## Problem to solve:
When you reach the line containing "täze derejä çykarmaga möhüm itergi berer." in the records below, start copying exactly, and stop once you have copied the line containing "syýahatçylyk bilen bir".

## Saved entries:
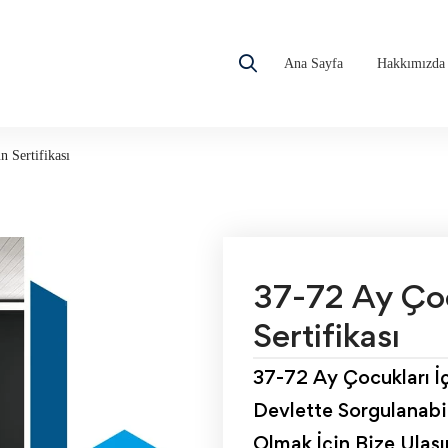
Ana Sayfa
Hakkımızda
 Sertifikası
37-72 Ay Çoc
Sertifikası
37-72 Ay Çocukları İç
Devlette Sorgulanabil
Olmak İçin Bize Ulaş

* * *

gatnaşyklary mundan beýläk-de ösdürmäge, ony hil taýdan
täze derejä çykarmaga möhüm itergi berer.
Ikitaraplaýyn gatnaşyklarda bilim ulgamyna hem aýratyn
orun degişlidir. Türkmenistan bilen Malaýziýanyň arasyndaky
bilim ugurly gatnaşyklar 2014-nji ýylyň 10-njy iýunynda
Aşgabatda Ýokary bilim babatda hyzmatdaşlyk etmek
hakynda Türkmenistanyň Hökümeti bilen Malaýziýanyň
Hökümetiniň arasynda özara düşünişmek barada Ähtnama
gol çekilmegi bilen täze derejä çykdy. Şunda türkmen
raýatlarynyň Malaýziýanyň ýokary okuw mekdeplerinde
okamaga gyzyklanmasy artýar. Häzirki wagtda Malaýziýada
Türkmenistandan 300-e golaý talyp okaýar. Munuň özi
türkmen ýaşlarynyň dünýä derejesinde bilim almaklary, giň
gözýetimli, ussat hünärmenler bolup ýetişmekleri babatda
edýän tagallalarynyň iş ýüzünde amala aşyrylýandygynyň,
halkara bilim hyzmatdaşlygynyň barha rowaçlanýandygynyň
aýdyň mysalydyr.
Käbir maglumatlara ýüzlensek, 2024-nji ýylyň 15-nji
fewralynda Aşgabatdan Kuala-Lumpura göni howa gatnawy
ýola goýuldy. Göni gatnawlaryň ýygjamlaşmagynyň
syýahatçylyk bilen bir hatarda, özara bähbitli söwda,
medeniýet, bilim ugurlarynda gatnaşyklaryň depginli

## Answer section:
täze derejä çykarmaga möhüm itergi berer.
Ikitaraplaýyn gatnaşyklarda bilim ulgamyna hem aýratyn
orun degişlidir. Türkmenistan bilen Malaýziýanyň arasyndaky
bilim ugurly gatnaşyklar 2014-nji ýylyň 10-njy iýunynda
Aşgabatda Ýokary bilim babatda hyzmatdaşlyk etmek
hakynda Türkmenistanyň Hökümeti bilen Malaýziýanyň
Hökümetiniň arasynda özara düşünişmek barada Ähtnama
gol çekilmegi bilen täze derejä çykdy. Şunda türkmen
raýatlarynyň Malaýziýanyň ýokary okuw mekdeplerinde
okamaga gyzyklanmasy artýar. Häzirki wagtda Malaýziýada
Türkmenistandan 300-e golaý talyp okaýar. Munuň özi
türkmen ýaşlarynyň dünýä derejesinde bilim almaklary, giň
gözýetimli, ussat hünärmenler bolup ýetişmekleri babatda
edýän tagallalarynyň iş ýüzünde amala aşyrylýandygynyň,
halkara bilim hyzmatdaşlygynyň barha rowaçlanýandygynyň
aýdyň mysalydyr.
Käbir maglumatlara ýüzlensek, 2024-nji ýylyň 15-nji
fewralynda Aşgabatdan Kuala-Lumpura göni howa gatnawy
ýola goýuldy. Göni gatnawlaryň ýygjamlaşmagynyň
syýahatçylyk bilen bir hatarda, özara bähbitli söwda,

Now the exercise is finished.